Likewise, the Campana brothers’ 2017 Hybridism show at Friedman Benda in New York was “focused on things that we collect on the streets … I picked up discarded toys and other objects” reported Humberto at the opening, “and then I cast them (in bronze). We are making rubbish into art.”
Along with upcycling (rather than its poor relation recycling) these pieces tick two more sustainability boxes: they are likely to be made of materials sourced close to the designers’ workshops, which in turn reduces transportation miles. In contrast, “mass-market products are usually produced on the other side of the world,” says Brass.
Despite these upsides, it’s a hurdle getting upcycling accepted. Designers who’ve been operating at this end of the market for some time recognise there’s been an image problem for some of their audience. “It’s all to do with shifting people’s perception of what waste is,” says Neill, who created the Flotsam series with ocean plastic, and who admits that for private collectors “it’s a big ask.”
In contrast, institutions such as museums and public collections have been receptive, because of the educational role of such pieces, “and because of that, private collectors are now coming through,” says Neill. He is now getting commissions for site-specific pieces.

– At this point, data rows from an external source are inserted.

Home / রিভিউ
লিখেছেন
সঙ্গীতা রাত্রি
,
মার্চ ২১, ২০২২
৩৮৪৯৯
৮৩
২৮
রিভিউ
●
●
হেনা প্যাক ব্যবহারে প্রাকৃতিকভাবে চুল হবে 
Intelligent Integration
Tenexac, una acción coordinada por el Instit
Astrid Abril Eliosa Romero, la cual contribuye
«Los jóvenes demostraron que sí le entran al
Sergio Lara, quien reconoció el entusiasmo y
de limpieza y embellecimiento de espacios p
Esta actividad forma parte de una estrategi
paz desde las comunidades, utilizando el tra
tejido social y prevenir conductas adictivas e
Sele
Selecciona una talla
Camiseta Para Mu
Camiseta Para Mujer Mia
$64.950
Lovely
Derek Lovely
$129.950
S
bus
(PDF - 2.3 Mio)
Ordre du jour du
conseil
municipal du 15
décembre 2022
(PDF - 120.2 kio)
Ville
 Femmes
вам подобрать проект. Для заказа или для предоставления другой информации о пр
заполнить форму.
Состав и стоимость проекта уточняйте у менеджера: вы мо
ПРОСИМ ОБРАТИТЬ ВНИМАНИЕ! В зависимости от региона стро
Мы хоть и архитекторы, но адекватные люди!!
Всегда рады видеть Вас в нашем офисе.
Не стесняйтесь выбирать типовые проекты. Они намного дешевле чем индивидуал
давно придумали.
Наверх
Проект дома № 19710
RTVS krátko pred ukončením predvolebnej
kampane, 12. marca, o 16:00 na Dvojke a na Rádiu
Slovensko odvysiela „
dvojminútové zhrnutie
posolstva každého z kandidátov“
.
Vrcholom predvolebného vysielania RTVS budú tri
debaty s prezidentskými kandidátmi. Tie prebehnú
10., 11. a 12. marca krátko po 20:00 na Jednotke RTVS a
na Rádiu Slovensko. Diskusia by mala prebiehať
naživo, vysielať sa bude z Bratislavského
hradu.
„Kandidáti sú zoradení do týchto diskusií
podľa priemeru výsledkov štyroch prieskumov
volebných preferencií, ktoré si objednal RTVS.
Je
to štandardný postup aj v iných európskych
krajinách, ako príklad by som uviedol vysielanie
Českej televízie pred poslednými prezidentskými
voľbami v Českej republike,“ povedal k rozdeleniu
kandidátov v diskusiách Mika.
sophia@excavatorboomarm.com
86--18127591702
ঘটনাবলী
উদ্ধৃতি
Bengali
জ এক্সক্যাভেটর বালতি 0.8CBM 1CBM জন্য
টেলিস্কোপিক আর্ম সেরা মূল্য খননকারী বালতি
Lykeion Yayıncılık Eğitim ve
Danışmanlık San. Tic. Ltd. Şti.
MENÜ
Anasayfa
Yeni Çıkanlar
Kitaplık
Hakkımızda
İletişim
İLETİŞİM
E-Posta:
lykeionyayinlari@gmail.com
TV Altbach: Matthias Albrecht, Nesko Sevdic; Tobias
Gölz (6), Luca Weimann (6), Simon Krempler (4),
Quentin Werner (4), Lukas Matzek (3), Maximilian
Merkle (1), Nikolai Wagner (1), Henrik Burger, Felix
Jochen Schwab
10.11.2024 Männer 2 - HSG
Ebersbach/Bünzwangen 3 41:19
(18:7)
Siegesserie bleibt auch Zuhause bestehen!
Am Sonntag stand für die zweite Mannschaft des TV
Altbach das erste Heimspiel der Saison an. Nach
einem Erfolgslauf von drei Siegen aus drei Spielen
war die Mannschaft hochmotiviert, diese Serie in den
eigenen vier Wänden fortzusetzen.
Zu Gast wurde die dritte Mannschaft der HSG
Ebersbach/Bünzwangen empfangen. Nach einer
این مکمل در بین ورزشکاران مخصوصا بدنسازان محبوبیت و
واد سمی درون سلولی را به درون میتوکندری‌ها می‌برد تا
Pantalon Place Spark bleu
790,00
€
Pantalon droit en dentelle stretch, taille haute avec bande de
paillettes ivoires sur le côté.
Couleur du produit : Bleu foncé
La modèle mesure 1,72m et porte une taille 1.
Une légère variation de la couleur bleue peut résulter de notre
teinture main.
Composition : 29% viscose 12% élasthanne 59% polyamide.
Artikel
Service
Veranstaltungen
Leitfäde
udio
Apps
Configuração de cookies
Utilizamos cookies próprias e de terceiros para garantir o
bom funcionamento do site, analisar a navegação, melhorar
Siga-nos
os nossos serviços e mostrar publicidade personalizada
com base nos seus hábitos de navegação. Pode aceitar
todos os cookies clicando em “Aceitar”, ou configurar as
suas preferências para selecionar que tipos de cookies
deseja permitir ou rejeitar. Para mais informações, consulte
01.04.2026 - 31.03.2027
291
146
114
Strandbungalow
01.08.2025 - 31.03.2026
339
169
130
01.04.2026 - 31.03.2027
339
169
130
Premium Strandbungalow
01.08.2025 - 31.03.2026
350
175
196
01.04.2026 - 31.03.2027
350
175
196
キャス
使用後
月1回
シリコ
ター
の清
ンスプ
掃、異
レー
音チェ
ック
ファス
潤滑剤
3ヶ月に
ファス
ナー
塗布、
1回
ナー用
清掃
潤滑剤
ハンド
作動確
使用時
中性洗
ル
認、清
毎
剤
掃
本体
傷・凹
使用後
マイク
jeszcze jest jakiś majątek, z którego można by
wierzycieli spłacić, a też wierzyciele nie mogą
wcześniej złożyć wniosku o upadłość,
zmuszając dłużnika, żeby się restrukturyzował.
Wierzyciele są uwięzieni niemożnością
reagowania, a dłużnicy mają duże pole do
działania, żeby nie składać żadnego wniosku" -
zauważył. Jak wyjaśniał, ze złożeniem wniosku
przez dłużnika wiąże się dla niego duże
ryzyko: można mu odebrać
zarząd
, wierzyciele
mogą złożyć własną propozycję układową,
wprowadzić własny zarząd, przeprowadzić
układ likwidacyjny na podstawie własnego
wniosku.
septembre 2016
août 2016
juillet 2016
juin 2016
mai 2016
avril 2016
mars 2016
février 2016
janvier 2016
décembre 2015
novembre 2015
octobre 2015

Like IKEA’s kitchen designers, those designers of environmentally-aware collectibles also have an engaging story to tell – and with a good story comes raised awareness. Neill’s Flotsam series is made of Ocean Terrazzo, a composite comprising fragments of plastic washed up on shorelines worldwide. He developed it with scientists, researchers, environmental experts, beachcombers, engineers, artisans and manufacturers. “These people are touched by it,” says Neill of private collectors, “because their other common interest is probably sailing.”
Such forays into extreme innovation and upcycling are laudable, but “they don’t make the blindest bit of difference to the big picture,” laments Brass. That’s if they stay niche. However, materials experimentation has potential value beyond this immediate market. “A lot of designers use the high-end gallery and collectible side (of the sector) to experiment … in a way that industry can’t afford to,” says Withers.
One such designer is Julia Lohmann, who experiments with maggots and sheep stomachs, and who has pieces in major public and private collections worldwide. As designer-in-residence at the V&A in 2013, she set up the Department of Seaweed, which explored the marine plant’s potential as a design material.
In the last decade, some of the interesting ideas and materials that have emerged through galleries “have gone on to inform other things”, says Withers. She cites Adidas’s manufacture of shoes out of fishing nets, which has “only happened because there’s been so much material research”.
In this vein, Neill is trying to make his Ocean Terrazzo more cost-effective, so that it could be used on a larger scale for flooring and cladding in construction. “There’s plenty of plastic out there, but it’s about scaling it up,” he says.
In the meantime, such designers are in a position to set a good example. And perhaps as a new generation of collectors comes of age, their tastes will be more environmentally responsible, which will help secure sustainability’s place in this field.